The administration which had apprised both Gujarat and West Bengal governments of the stranded fishermen, had been waiting for a confirmation from the latter. “They have finally responded and now we are finalising to send them back. They will be sent back by tomorrow or the day after,” said MR Kothari, District Collector Narmada.
The fishermen arrive every year towards the end of January and return to their respective villages in April or May depending on the work. They however claim that this year, since their arrival, no work has come their way.
“We arrived in January and around February we start getting work after tenders are passed. But this time the associations claimed that they were awaiting tenders to be passed. We thought we will wait too. But then the lockdown was imposed. We could not catch any fish, nor could we sell them. We have not earned a penny this year and now we have run out of all the money we had,” said Sameer Biswas. 36, from Nadia district in West Bengal.
Sameer claims that he is able to earn more in Gujarat in the limited months than what he earns back home. “I usually earn between 8000 -10000 in a month,” said Sameer adding that now he just want to return home.
Every year the state government issues tenders for reservoir fishing under its Reservoir leasing policy.
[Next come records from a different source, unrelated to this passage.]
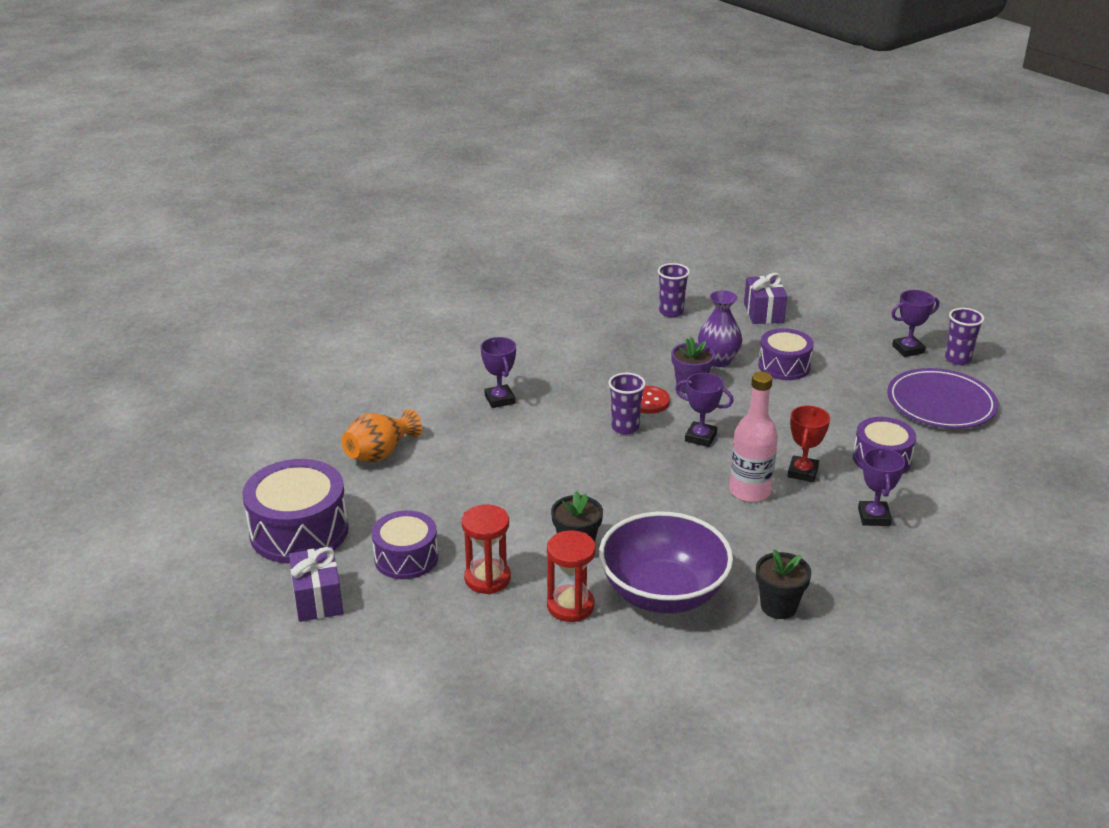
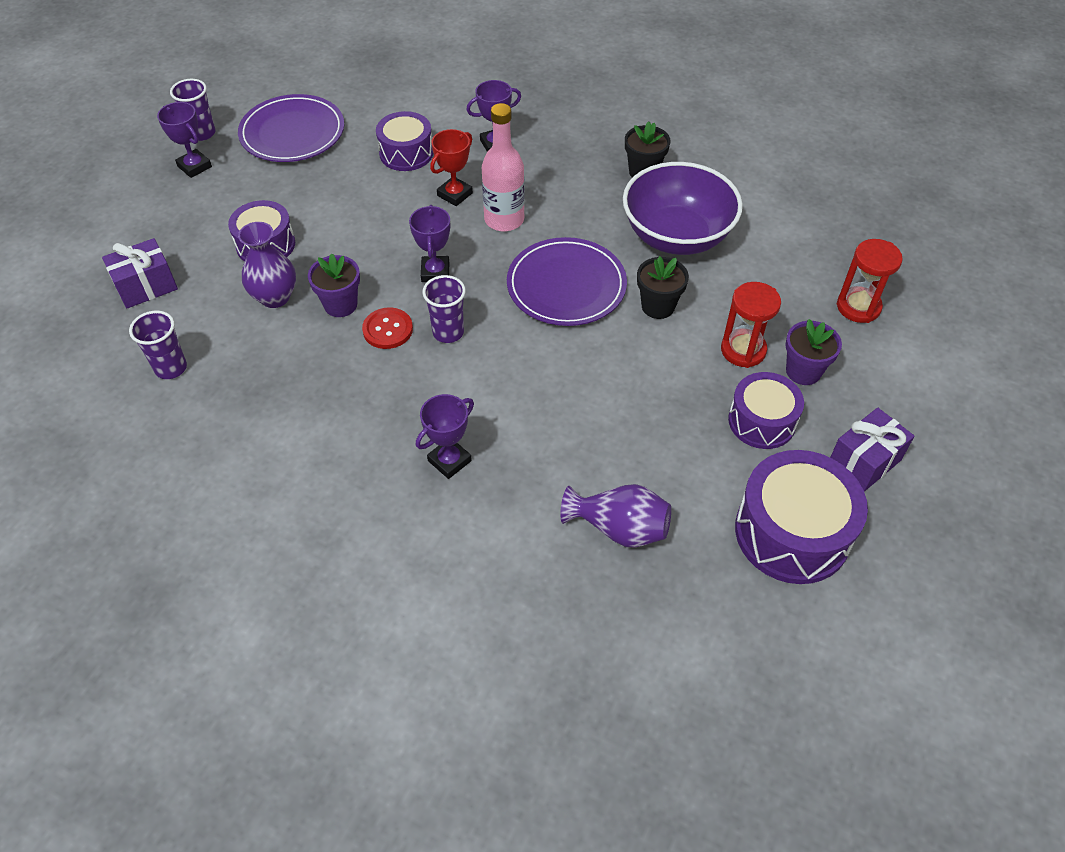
camera: 115 degrees left, 20 degrees up
(380, 453) = (619, 528): orange vase -> purple vase
(435, 606) = (803, 371): none -> purple flower pot
(570, 606) = (733, 285): red hourglass -> red hourglass (858, 307)
(638, 502) = (566, 286): none -> purple plate
(802, 472) = (455, 194): red trophy -> red trophy turned 45 degrees counterclockwise

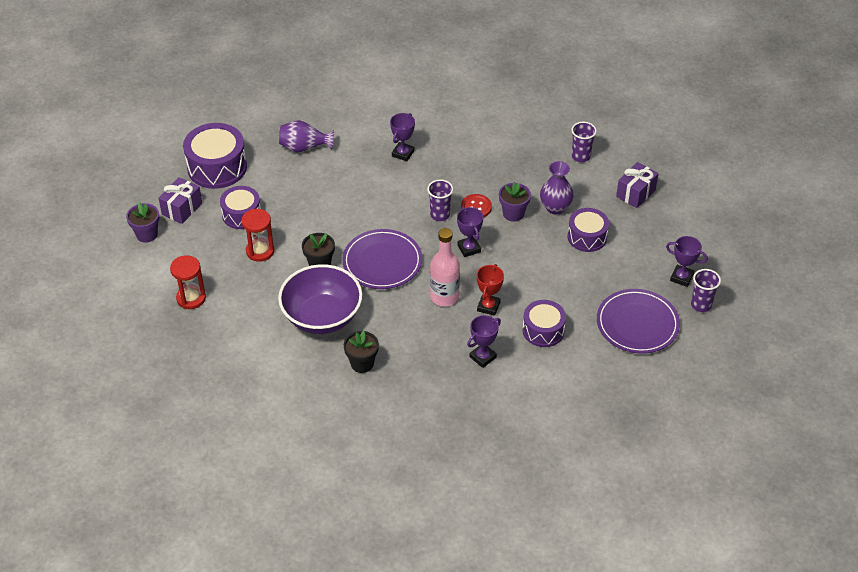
camera: 160 degrees right, 5 degrees down
(803, 371) = (222, 248): purple flower pot -> purple flower pot (147, 234)

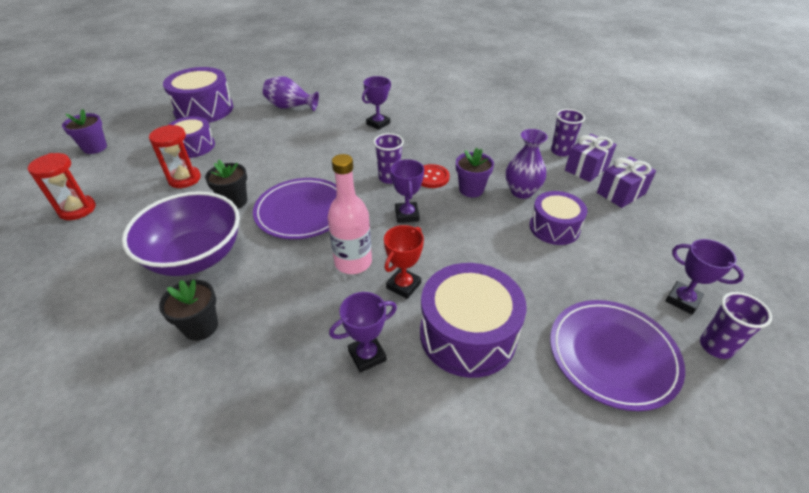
camera: 15 degrees right, 5 degrees down
(182, 209) = (145, 133): purple gift -> purple gift (586, 168)
(543, 330) = (467, 334): purple drum -> purple drum, size x1.57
The cooperatives, however, claim that the tender amount was increased following which they were negotiating to reduce the amount which was hampered by the lockdown and the tendering was postponed indefinitely.
“The rate of fish have dropped too. Earlier what we could sell for Rs 200/kg is being sold at Rs 25/kg. Since we do not have money how can we employ them,” said Digambar Vasava, heading a fish cooperative in Sagbara.
These fishermen live under makeshift trampoline tents erected by them, with cardboard sheets covered with a piece of cloth placed side by side to each other to sleep on. Without masks they use their ‘gamchas’ to cover their faces, even as social distancing inside their tents is difficult to maintain.
Having exhausted their savings over food, the men had been awaiting a response from the administration to head back home. ” The villagers initially provided food but for how long will they feed us,” said Sanjit Biswas (44), another fishermen from Shantipur village of West Bengal.